▶ _本文抜粋_:
::::

黒田美代子『商人たちの共和国:世界最古のスーク、アレッポ』

商人たちの共和国 〔世界最古のスーク、アレッポ〕 〈新版〉

商人たちの共和国 〔世界最古のスーク、アレッポ〕 〈新版〉

商人たちの共和国―世界最古のスーク、アレッポ

商人たちの共和国―世界最古のスーク、アレッポ

 長々と借りていた本をやっと撃破。新版に手を出してみた。
 本書に出てくる商人で、若い人は40代くらいなんだよなあ。シリア内戦で、その後、どのような運命をたどったのだろうか。中東・シリアに現存する世界最古の都市アレッポの内戦前後を比較した写真いろいろ - DNAを見ると、建物も、徹底的に破壊されて、本書に収録されている写真の光景は失われてしまっているんだよなあ。悲しい気分になる。


 しかし、うーん、なんか既存の経済学や社会学を批判するオルタナティブとしてというか、イスラム社会を称揚するというか、そちらに汲々として、スークそのものの記述が物足りない感じがある。

::::

▶ _データ抜粋_:
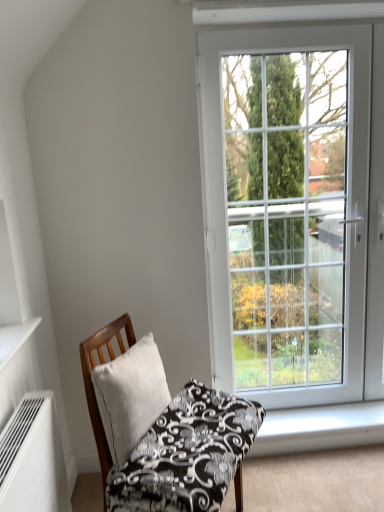
Question: From the image's perspective, is wooden chair with patterned cushion at lower left on white matte air conditioner at lower left?

Choices:
 (A) yes
 (B) no

Answer: (A)

Question: Does wooden chair with patterned cushion at lower left have a lesser height compared to white matte air conditioner at lower left?

Choices:
 (A) no
 (B) yes

Answer: (A)

Question: Considering the relative positions of wooden chair with patterned cushion at lower left and white matte air conditioner at lower left in the image provided, is wooden chair with patterned cushion at lower left behind white matte air conditioner at lower left?

Choices:
 (A) no
 (B) yes

Answer: (B)

Question: From a real-world perspective, is wooden chair with patterned cushion at lower left located beneath white matte air conditioner at lower left?

Choices:
 (A) yes
 (B) no

Answer: (A)

Question: Can you confirm if wooden chair with patterned cushion at lower left is bigger than white matte air conditioner at lower left?

Choices:
 (A) no
 (B) yes

Answer: (B)

Question: Is white matte air conditioner at lower left located within wooden chair with patterned cushion at lower left?

Choices:
 (A) yes
 (B) no

Answer: (B)

Question: Could you tell me if white smooth window sill at lower right is turned towards white matte air conditioner at lower left?

Choices:
 (A) no
 (B) yes

Answer: (A)

Question: Is white smooth window sill at lower right outside white matte air conditioner at lower left?

Choices:
 (A) yes
 (B) no

Answer: (A)

Question: Is white smooth window sill at lower right oriented away from white matte air conditioner at lower left?

Choices:
 (A) no
 (B) yes

Answer: (A)

Question: Is white smooth window sill at lower right at the right side of white matte air conditioner at lower left?

Choices:
 (A) no
 (B) yes

Answer: (B)

Question: Is white smooth window sill at lower right bigger than white matte air conditioner at lower left?

Choices:
 (A) no
 (B) yes

Answer: (A)

Question: Considering the relative sizes of white smooth window sill at lower right and white matte air conditioner at lower left in the image provided, is white smooth window sill at lower right shorter than white matte air conditioner at lower left?

Choices:
 (A) yes
 (B) no

Answer: (A)

Question: Is white linen pillow at center positioned with its back to white matte air conditioner at lower left?

Choices:
 (A) yes
 (B) no

Answer: (B)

::::

▶ _実施事項_:
本文抜粋によれば、本書に登場する商人のうち若い人は何歳くらいですか。 各エントリーは本課題には用いません。

▶ _解答欄_:
40代くらいです。